# Reynold's Number

What is a Reynolds’s Number?

Reynolds’s number is a dimensionless quantity that is used to determine the type of flow pattern as laminar or turbulent while flowing through a pipe. Reynolds’s number is defined by the ratio of inertial forces to that of viscous forces.

It is given by the following relation:

$Reynolds\;Number = \frac{Inertial\;Force}{Viscous\;Force}$

Re = ρVD/μ

Where,

Re is the Reynolds’s number

ρ is the density of the fluid

V is the velocity of flow

D is the pipe diameter

μ is the viscosity of the fluid

If the Reynolds’s number calculated is high (greater than 2000), then the flow through the pipe is said to be turbulent. If Reynolds’s number is low (less than 2000), the flow is said to be laminar. Numerically, these are acceptable values, although in general the laminar and turbulent flows are classified according to a range. Laminar flow falls below Reynolds’s number of 1100 and turbulent falls in a range greater than 2200.

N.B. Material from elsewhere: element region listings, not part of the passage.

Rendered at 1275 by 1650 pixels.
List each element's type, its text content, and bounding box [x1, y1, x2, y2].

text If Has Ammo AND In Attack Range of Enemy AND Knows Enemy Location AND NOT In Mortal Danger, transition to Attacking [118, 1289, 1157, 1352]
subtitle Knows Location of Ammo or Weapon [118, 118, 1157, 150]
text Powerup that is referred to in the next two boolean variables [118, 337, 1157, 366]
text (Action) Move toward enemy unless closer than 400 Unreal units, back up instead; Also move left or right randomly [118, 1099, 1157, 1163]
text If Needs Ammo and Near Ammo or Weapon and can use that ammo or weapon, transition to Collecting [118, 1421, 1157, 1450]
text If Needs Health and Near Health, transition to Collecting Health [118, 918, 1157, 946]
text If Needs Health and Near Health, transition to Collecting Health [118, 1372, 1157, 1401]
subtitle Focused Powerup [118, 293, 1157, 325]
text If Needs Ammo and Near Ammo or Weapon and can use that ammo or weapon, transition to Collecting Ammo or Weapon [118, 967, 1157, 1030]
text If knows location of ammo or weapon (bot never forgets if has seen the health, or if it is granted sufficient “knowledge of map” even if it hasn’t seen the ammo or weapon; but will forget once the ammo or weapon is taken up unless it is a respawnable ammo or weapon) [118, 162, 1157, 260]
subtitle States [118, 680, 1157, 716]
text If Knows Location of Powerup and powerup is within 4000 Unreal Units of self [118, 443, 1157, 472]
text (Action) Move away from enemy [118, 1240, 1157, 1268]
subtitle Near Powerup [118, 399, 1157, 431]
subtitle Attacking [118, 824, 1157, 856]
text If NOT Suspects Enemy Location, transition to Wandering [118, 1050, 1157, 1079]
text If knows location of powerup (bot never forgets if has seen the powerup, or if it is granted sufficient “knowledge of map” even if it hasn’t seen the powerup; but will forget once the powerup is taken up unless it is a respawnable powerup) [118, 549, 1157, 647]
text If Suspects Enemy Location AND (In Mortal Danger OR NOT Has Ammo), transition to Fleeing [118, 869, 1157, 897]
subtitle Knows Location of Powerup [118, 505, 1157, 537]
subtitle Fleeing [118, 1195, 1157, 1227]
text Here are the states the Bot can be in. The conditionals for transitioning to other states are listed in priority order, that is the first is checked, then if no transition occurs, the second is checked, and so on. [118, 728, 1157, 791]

Laminar flow is the type of flow in which the fluid travels smoothly in regular paths. Conversely, turbulent flow isn’t smooth and follows an irregular maths with lots of mixing.

An illustration depicting laminar and turbulent flow is given below.

The Reynolds’s number is named after the British physicist Osborne Reynolds’s. He discovered this while observing different fluid flow characteristics like flow a liquid through a pipe and motion of an airplane wing through the air. He also observed that the type of flow can transition from laminar to turbulent quite suddenly.

Try the following application based problem to understand this concept.

Problem 1- Calculate Reynolds’s number, if a fluid having viscosity of 0.4 Ns/m2  and relative density of 900 Kg/m3  through a pipe of 20mm with a velocity of 2.5  2.5 m/

Solution 1 – Given that,

Viscosity of fluid μ

$\mu =\frac{0.4Ns}{m^{2}}$

Density of fluid ρ

$\rho=900Kg/m^{2}$

Diameter of the fluid

$L=20\times 10^{-3}m$

$R_{e}=\frac{\rho VL}{\mu }$

$=\frac{900\times 2.5\times 20\times10^{-3}}{0.4}$

$=112.5$

From the above answer, we observe that the Reynolds number value is less than 2000. Therefore, the flow of liquid is laminar.